§ **TESTO DI STUDIO**
Alcune cose sono però evidenti a tutti: la Grecia non è, non sarà mai in grado (almeno nei tempi di una o due generazioni) di ripagare il debito, a prescindere da come sia stato accumulato; le riforme in parte sono state fatte, altre è vero che ritardano, ma è anche vero che un Paese non può cambiare decenni di storia di corrotto malgoverno in pochi mesi. I giovani non hanno lavoro, negli ospedali si riciclano siringhe e provette, mancano le medicine, i ricchi veri, perché quelli ci sono anche in Grecia, remano contro e portano all’estero i loro soldi. Tsipras ha vinto le elezioni con un programma, diciamo, molto ambizioso, in questi mesi ha fatto molti passi indietro e non ha saputo crearsi un’immagine di bravo negoziatore. O forse ha proprio scelto di andare al muro contro muro, di arrivare a tirare la corda fin quando possibile sapendo (o sperando) che i partner dell’euro tenteranno in ogni modo di evitare un’uscita della Grecia dalla moneta unica. Potrebbe riuscire nel suo intento, ma prima o poi i creditori gliela faranno pagare, in termini di chiusura dei mercati, di sostanziale marginalizzazione nei consessi internazionali, Unione europea compresa. I creditori invece spingono per nuovi tagli, per la crescita dell’avanzo primario (che vuol dire che Atene deve incassare più tasse di quanti soldi spenderà). Non è sbagliato pretendere che si spenda meno di quanto si incassi.
Il problema però è: come fanno i greci a pagare le tasse se non producono ricchezza? Non possono, punto. E allora la soluzione possibile è una sola, come ben scrive Alessandro Guerani sul Sole 24 Ore: congelare, rinegoziare i debiti pregressi, cercare di fare arrivare nuovi capitali per investimenti (tipo il piano di Varoufakis tramite la BEI) che piano piano rendano davvero competitiva l’economia greca mantenendo comunque un controllo sui redditi e sul fisco molto migliore che nel passato.

§ **MATERIALE FORNITO**
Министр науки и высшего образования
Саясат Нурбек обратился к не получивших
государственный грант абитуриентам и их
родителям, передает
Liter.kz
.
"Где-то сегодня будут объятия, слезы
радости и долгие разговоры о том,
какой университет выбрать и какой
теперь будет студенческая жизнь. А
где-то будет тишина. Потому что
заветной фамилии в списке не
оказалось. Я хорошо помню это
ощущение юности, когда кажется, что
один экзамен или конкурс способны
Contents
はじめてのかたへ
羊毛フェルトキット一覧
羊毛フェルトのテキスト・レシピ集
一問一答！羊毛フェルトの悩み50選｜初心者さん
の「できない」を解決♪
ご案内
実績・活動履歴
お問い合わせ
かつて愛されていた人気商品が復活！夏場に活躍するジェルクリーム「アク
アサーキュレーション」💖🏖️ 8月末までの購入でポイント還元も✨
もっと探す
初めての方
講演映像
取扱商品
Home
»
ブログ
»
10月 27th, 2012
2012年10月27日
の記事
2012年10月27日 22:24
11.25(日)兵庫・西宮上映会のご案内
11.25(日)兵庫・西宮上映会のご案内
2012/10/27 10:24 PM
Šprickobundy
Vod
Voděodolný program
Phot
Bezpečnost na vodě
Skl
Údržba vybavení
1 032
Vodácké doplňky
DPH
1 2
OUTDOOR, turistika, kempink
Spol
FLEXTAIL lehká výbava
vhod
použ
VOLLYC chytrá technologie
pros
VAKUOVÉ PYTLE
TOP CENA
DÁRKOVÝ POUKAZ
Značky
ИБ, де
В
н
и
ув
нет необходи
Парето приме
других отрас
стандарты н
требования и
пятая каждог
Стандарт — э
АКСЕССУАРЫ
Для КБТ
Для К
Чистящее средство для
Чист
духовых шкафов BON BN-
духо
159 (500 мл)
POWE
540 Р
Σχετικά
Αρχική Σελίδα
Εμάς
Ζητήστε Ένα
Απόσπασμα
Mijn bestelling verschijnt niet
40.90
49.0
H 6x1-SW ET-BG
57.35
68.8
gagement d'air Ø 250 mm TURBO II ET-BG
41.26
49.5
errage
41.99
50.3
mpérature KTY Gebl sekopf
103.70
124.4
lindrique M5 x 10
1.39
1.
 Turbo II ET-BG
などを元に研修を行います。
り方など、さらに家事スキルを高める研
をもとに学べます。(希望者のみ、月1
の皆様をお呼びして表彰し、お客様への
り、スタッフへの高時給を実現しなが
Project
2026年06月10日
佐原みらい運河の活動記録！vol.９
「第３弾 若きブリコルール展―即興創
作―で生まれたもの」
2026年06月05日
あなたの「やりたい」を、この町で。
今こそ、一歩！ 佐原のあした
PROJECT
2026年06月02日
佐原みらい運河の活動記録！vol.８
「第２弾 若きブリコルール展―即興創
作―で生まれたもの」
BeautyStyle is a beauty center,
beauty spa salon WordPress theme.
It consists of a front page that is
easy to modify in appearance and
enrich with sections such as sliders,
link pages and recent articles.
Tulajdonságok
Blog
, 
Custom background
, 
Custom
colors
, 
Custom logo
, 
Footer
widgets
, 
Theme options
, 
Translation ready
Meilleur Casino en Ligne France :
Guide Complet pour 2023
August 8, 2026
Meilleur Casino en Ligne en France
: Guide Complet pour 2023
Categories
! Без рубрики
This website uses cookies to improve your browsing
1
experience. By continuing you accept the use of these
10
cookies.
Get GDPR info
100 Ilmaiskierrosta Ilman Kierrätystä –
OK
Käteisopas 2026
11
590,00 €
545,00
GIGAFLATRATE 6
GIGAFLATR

§ **CONSEGNE**
A) Traduci in inglese questa frase del testo di studio: «Non è sbagliato pretendere che si spenda meno di quanto si incassi.»
B) Nel testo di studio, la frase che comincia con «I giovani non hanno lavoro» elenca vari problemi della Grecia. Indicali tutti.

§ **RISULTATI PER CONSEGNA**
A) It is not wrong to demand that one spend less than one takes in.

B)
- I giovani non hanno lavoro.
- Negli ospedali si riciclano siringhe e provette.
- Mancano le medicine.
- I ricchi veri remano contro e portano all'estero i loro soldi.